The central government has distributed 360 million yuan in relief funds to the disaster-hit areas on May 12 and 13, but such sums are wholly inadequate. More than 280 billion yuan has been spent by the government on the Olympic Games. Taxes on company profits, reduced from 33% to 25% last year, should be immediately increased to finance the disaster relief work and the massive reconstruction programme that will be needed in Sichuan and other affected regions.

Socialists and labour activists in China share the grief of the masses over this terrible disaster. But this does not mean we place confidence in this government to meet the crisis with the necessary policies. A grassroots’ and workers’ earthquake emergency programme is needed, to insure speculators and profiteers do not take advantage of food and other shortages to line their pockets! And in every such disaster – from Burma’s horrific cyclone, to the 2004 tsunami – the problem of corrupt officials misappropriating aid, either for financial gain or to further their own political ends is widespread. And not only the officialdom are to blame. In Sri Lanka, the state auditor general in September 2005 – nine months after the tsunami killed over 40,000 – noted that out of 1.16 billion dollars committed, only 13.5 percent had actually been spent.

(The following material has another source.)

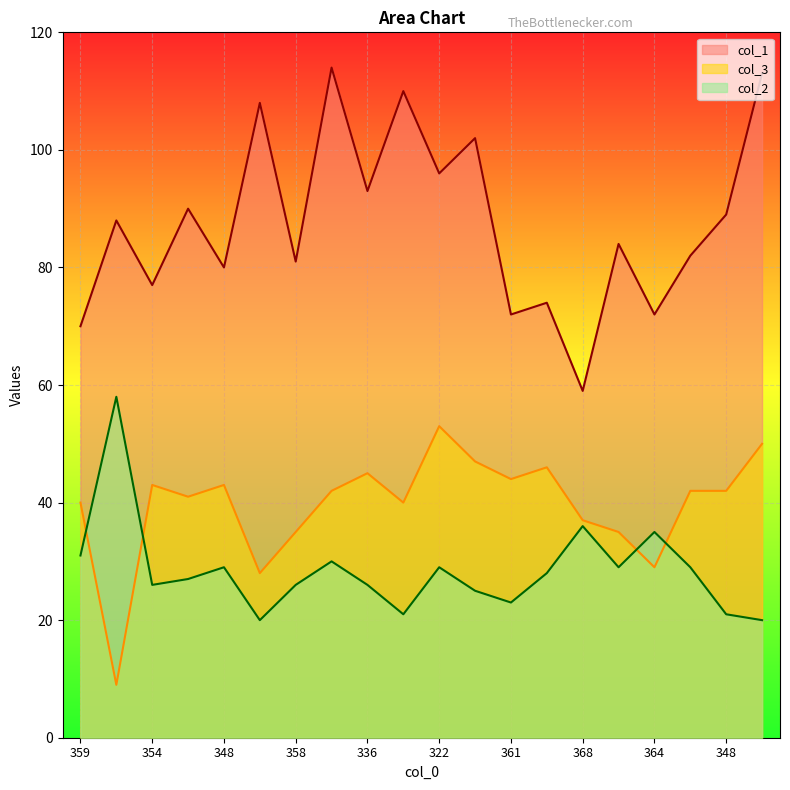

The col_3 series shows 11 at 368. True or false?

False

Aid workers awarded themselves huge salaries and excessive prices were charged for raw materials used in reconstruction work. All this, as the CWI in Sri Lanka explained, because the relief work was not under democratic control!

Democratic control

Such problems can only be prevented by the setting up of democratic committees in all earthquake-hit areas, to receive and distribute relief aid in a fair and non-profit making manner. Similar mass democratic structures are needed to prevent food price speculation. Already there are warnings in the state media of new inflation shocks, especially for food prices. April’s CPI figures rose again to 8.5%, following a small decrease in March. Food prices jumped 22.1% in April, and tens of millions of poor families are experiencing serious hardship.

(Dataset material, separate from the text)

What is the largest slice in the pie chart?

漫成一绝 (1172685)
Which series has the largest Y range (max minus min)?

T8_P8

This applies even more to the problem of rebuilding the devastated areas. Valid questions are already being aired on internet sites: Why were so many schools and hospitals wholly or partly collapsed, yet government offices fared much better? During the winter chaos in China, it was discovered that massive cheating in the construction sector, using faulty or substandard materials, exacerbated the collapse of the electrical power grid in many parts of southern China, especially in Guizhou province. Electrical power poles, built in the 1950s under the planned economy, proved to be far more resilient than poles built in the 1990s, which were found to have been manufactured without the legally required steel reinforcing bars, and consequently snapped, bringing down power lines. Corrupt building practices may also emerge as a contributory factor in this latest tragedy.

It is against this background that socialists and some other democracy activists in China are discussing and exploring the possibility of mobilising urgent relief contributions independently of the state agencies, relying on the spirit of generosity but also the untapped skills and initiative of working people, students and poor farmers. A workers’ and grassroots’ aid initiative is clearly sorely needed amid this terrible catastrophe, although it will unfortunately come up against huge problems of illegality and repression because the Chinese state fears all independent activity.